Here is a simple answer. If a coach has overseas connections who have proven trustworthy in the past (i.e. they don't hype a player who is not good enough to play for that coach), then basically no effort is expended by the coach to recruit that player. However, there is still a downside. No one is perfect on talent evaluation. DVDs don't tell the whole story. Even an overseas contact who does not over-hype will make a mistake once in a while. When that happens, the coach will be frustrated that he took someone else's word for it too much. (Believe me, these coaches do not really see the players play all that much. They cannot go overseas for many recruiting trips at most schools, and if they do, it is hard to judge how good player A is when he plays against player B when you don't know either player.) ITF rankings are notoriously unreliable indicators for a variety of reasons.
So, there is some advantage to seeing players in person within the U.S.A., where you have an idea what TRN ratings mean, you have an idea how good the opponent is, etc. When it gets harder to do this, the alternative just got more competitive as an alternative.
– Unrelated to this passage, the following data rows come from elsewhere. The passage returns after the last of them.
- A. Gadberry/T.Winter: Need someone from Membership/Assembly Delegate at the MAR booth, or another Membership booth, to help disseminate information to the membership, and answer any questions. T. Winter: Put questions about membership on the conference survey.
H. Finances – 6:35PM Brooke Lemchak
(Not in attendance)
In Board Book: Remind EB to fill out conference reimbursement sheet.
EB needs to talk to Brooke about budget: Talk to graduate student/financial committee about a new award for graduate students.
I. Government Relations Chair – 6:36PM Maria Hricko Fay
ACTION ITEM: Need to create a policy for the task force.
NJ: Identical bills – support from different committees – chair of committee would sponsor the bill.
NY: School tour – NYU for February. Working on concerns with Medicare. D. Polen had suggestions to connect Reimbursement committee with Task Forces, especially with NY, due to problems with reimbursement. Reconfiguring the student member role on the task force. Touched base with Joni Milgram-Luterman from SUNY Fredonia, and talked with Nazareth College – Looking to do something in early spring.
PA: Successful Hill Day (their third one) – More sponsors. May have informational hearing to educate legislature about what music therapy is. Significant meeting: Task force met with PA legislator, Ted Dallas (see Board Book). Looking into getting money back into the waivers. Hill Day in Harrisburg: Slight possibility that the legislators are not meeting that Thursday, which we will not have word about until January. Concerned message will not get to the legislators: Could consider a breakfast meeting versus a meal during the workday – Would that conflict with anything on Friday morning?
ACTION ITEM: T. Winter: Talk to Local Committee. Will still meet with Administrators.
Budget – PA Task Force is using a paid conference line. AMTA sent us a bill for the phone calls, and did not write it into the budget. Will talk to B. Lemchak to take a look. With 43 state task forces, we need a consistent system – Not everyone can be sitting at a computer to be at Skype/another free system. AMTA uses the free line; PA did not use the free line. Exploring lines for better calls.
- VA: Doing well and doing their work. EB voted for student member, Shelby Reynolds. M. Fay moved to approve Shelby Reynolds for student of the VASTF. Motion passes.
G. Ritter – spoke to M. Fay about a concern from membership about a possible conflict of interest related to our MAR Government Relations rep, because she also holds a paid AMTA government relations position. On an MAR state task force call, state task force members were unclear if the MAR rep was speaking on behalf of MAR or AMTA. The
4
Very short answer: When plan A (recruiting trips to domestic tourneys) gets harder, and plan B (make offers to foreign recruits) stays the same, the existing balance has changed somewhat in favor of plan B. There is a balance of foreign vs. domestic right now, and nothing got worse about the foreign option due to USTA actions. How much change in the balance? Who knows.
I was speaking to a college coach who is a friend of mine, and who I can be straight forward with.
He is a coach of a mid level D1, ok academics, ok location.
His team is about 1/3 Americans and 2/3 Foreigners.
When I asked him why the team couldn't be more American ( private btw),
he countered with the fact that he is doing a better job than a lot of other coaches who are recruiting all foreign.
Yes, he deflected the question.
His thoughts on a coach in his position who recruited all foreign were that they were "lazy".
That it just involved emails with recruiters abroad, and no contact with parents.
He thought he was doing a better job as he travelled to some of the big national tournaments and would watch the matches
which he thought was more important than TRN rankings as the ranking never showed if you went deep into a national tournament, which is why he said coaches still looked at USTA rankings.
Now, he didn't know about the cuts to the tournaments in 2014, and when I told him that all was left was two during the summer with 128 draw, he said that hurt him as he wasn't looking for the best American kids as they weren't interested in his school
( academics and so-so location, location hurt more than academics he thought).
So, I think the 2014 changes will turn the tide to more foreigners,
and really dislike that Lew Brenner is saying college coaches have to be creative, when it sounds like some coaches are lazy.
Besides, seeing a state high school championship, most of the smaller schools don't have budgets to fly around our country.